Em 2023, o Instituto passou por um momento de revisitar e repactuar sua Teoria de Mudança, que, à época, priorizou a atuação a partir de três pilares estratégicos: Conhecimento, Advocacy e Laboratório.
No ano seguinte, foi a vez de um rebranding do Instituto: com “oxigenar” enquanto palavra-chave, esse processo trouxe ao Beja uma nova forma de se apresentar ao mundo, a partir de uma comunicação clara, objetiva e capaz de refletir a força e a autenticidade da organização.
Já em 2025, em um novo tempo de repactuação, o planejamento estratégico e a revisão programática do Instituto promoveram mais mudanças estruturais em sua forma de atuação (veja mais na página 20).
Apesar de todas essas fases e transformações – que representam um movimento natural para instituições com disposição e abertas ao aprendizado –, o propósito essencial que deu origem ao Instituto Beja permaneceu o mesmo: contribuir para uma sociedade mais justa e equitativa, por meio do uso estratégico e eficiente de recursos filantrópicos, visando sempre seu efeito multiplicador.
Promover o impacto positivo no campo da filantropia fomentando inovação, colaboração, eficácia e engajamento da sociedade civil, do setor privado e do governo para resolução de problemas sistêmicos.
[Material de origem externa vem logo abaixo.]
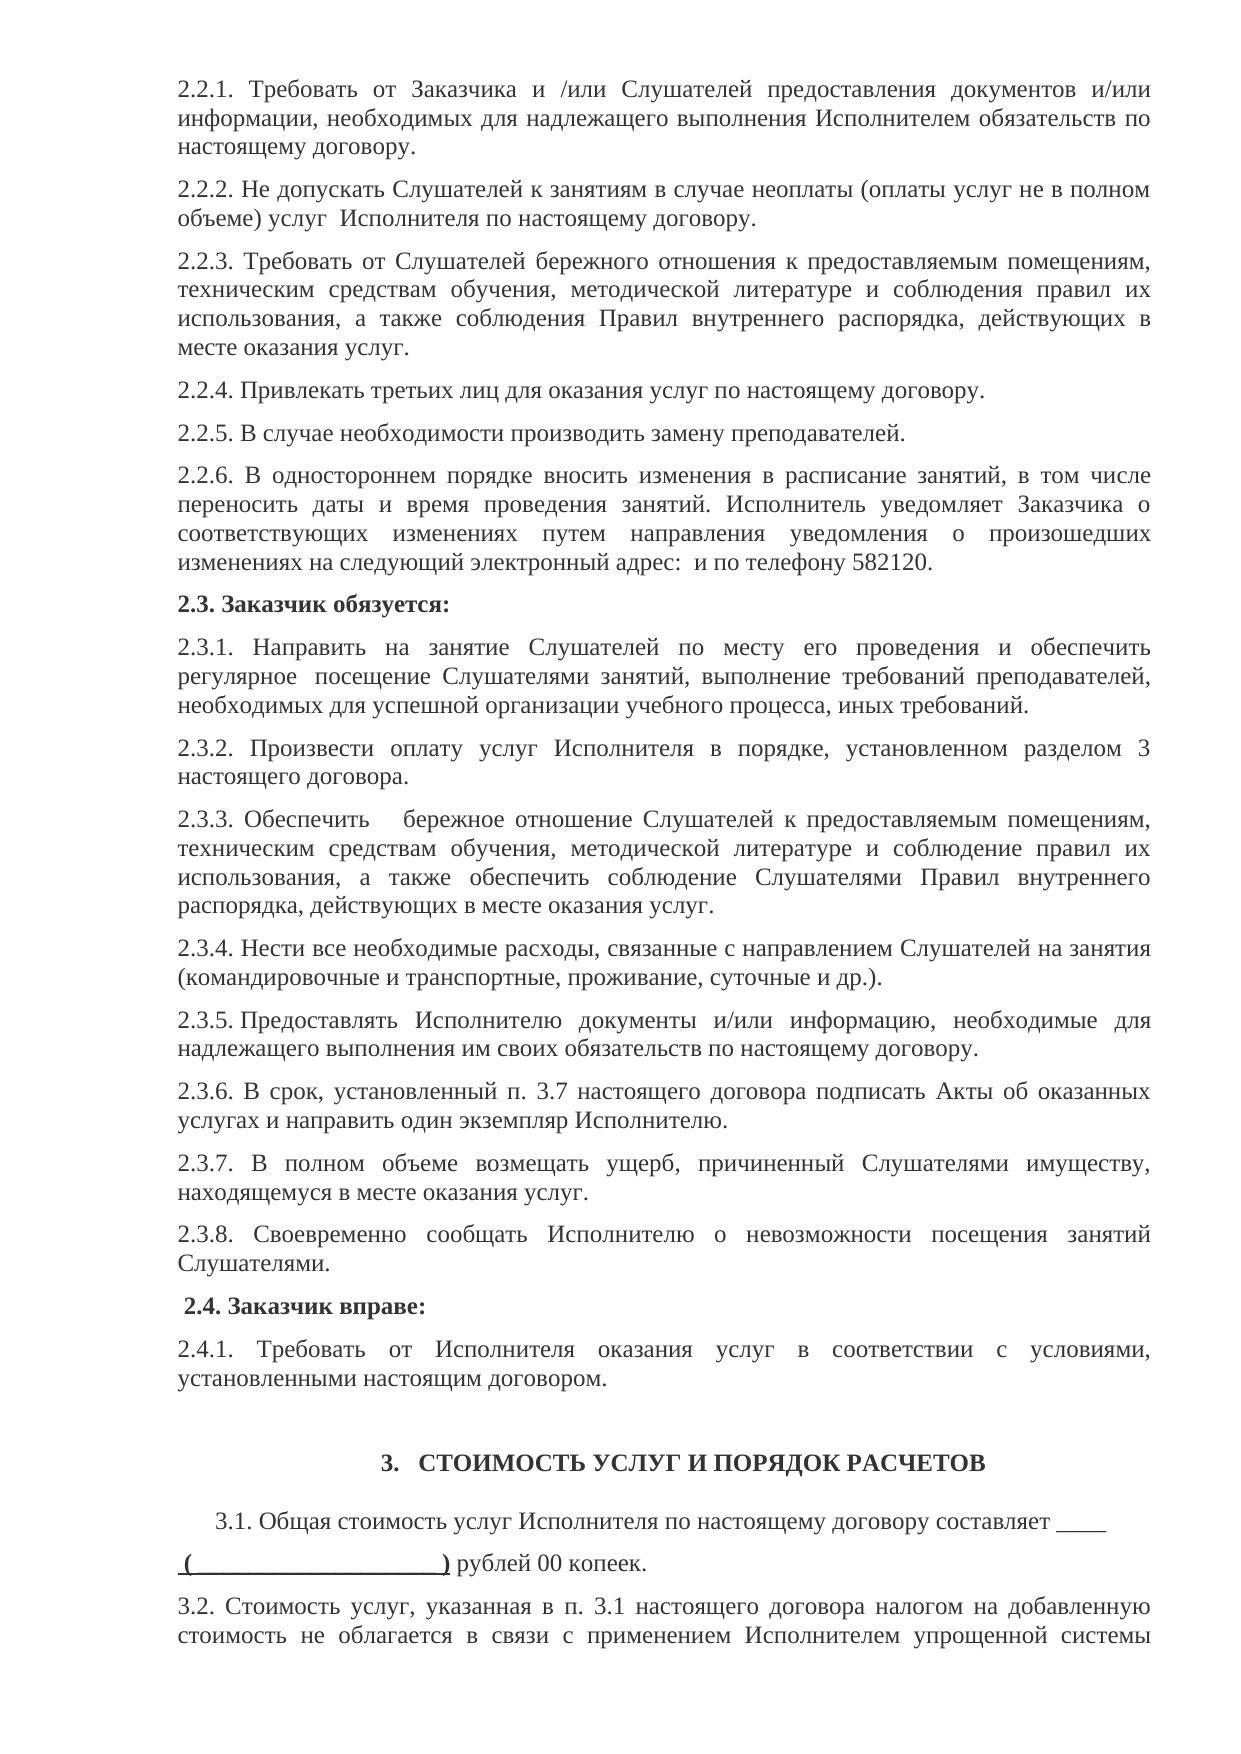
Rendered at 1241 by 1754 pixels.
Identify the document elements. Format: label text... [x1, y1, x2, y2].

text 2.4. Заказчик вправе: [177, 1291, 1152, 1320]
text 2.3.4. Нести все необходимые расходы, связанные с направлением Слушателей на занятия (командировочные и транспортные, проживание, суточные и др.). [177, 933, 1152, 991]
text 2.3.1. Направить на занятие Слушателей по месту его проведения и обеспечить регулярное посещение Слушателями занятий, выполнение требований преподавателей, необходимых для успешной организации учебного процесса, иных требований. [177, 632, 1152, 718]
list Общая стоимость услуг Исполнителя по настоящему договору составляет ____ [215, 1506, 1152, 1534]
text 2.3.2. Произвести оплату услуг Исполнителя в порядке, установленном разделом 3 настоящего договора. [177, 733, 1152, 790]
text 2.2.1. Требовать от Заказчика и /или Слушателей предоставления документов и/или информации, необходимых для надлежащего выполнения Исполнителем обязательств по настоящему договору. [177, 74, 1152, 160]
list СТОИМОСТЬ УСЛУГ И ПОРЯДОК РАСЧЕТОВ [215, 1448, 1152, 1477]
text 2.3. Заказчик обязуется: [177, 589, 1152, 618]
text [177, 1591, 1152, 1649]
text 2.4.1. Требовать от Исполнителя оказания услуг в соответствии с условиями, установленными настоящим договором. [177, 1334, 1152, 1391]
text 2.3.8. Своевременно сообщать Исполнителю о невозможности посещения занятий Слушателями. [177, 1219, 1152, 1277]
text 2.2.6. В одностороннем порядке вносить изменения в расписание занятий, в том числе переносить даты и время проведения занятий. Исполнитель уведомляет Заказчика о соответствующих изменениях путем направления уведомления о произошедших изменениях на следующий электронный адрес: и по телефону 582120. [177, 460, 1152, 575]
text 2.2.5. В случае необходимости производить замену преподавателей. [177, 418, 1152, 446]
text 2.2.3. Требовать от Слушателей бережного отношения к предоставляемым помещениям, техническим средствам обучения, методической литературе и соблюдения правил их использования, а также соблюдения Правил внутреннего распорядка, действующих в месте оказания услуг. [177, 246, 1152, 361]
text 2.2.2. Не допускать Слушателей к занятиям в случае неоплаты (оплаты услуг не в полном объеме) услуг Исполнителя по настоящему договору. [177, 174, 1152, 232]
text 2.3.5. Предоставлять Исполнителю документы и/или информацию, необходимые для надлежащего выполнения им своих обязательств по настоящему договору. [177, 1005, 1152, 1062]
text 2.3.6. В срок, установленный п. 3.7 настоящего договора подписать Акты об оказанных услугах и направить один экземпляр Исполнителю. [177, 1076, 1152, 1134]
text 2.3.3. Обеспечить бережное отношение Слушателей к предоставляемым помещениям, техническим средствам обучения, методической литературе и соблюдение правил их использования, а также обеспечить соблюдение Слушателями Правил внутреннего распорядка, действующих в месте оказания услуг. [177, 804, 1152, 919]
text 2.3.7. В полном объеме возмещать ущерб, причиненный Слушателями имуществу, находящемуся в месте оказания услуг. [177, 1148, 1152, 1205]
text 2.2.4. Привлекать третьих лиц для оказания услуг по настоящему договору. [177, 375, 1152, 403]
text ( ___________________ ) рублей 00 копеек. [177, 1548, 1152, 1577]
Tornar-se um instituto de referência no ecossistema de filantropia reconhecido por realizar, inspirar e catalisar uma filantropia inovadora, colaborativa e eficaz para destravar alavancas potencializadoras, trazendo impacto real em problemas sistêmicos.
O respeito, a escuta, a empatia, o pertencimento, o acolhimento, a resiliência, a responsabilidade, o sonho, o afeto, a curiosidade e a inovação, atuando em todas essas frentes interseccionadas com o protagonismo pessoal mediante o desenvolvimento de autoconsciência e autoconfiança.
Para mudar o mundo, é preciso vontade.
Recursos. Questionamentos.
E quem junte tudo isso.
Mas vá além: Escute. Troque. Evolua. Inove.
Traga um ar diferente para o sistema.
Ajude ele a respirar.
Que não se conforme.
Veja além do status quo.
Tenha liberdade e segurança para trazer um novo ponto de vista.
Não tenha amarras.
E amarre pontas soltas.
Junte quem quer fazer, quem tem recurso,
quem tem críticas e oxigena tudo,
para que a solução conjunta possa florescer.
Que seja o agente da renovação.
Aprendamos todos com a natureza:
nada cresce sem O2.
A vida precisa de ar.
E a filantropia, de novos ares.
Para isso nasceu o Beja: articular novas possibilidades
para a filantropia
oxigenando processos, espaços e relações.
Beja. Oxigenando a filantropia desde 2021.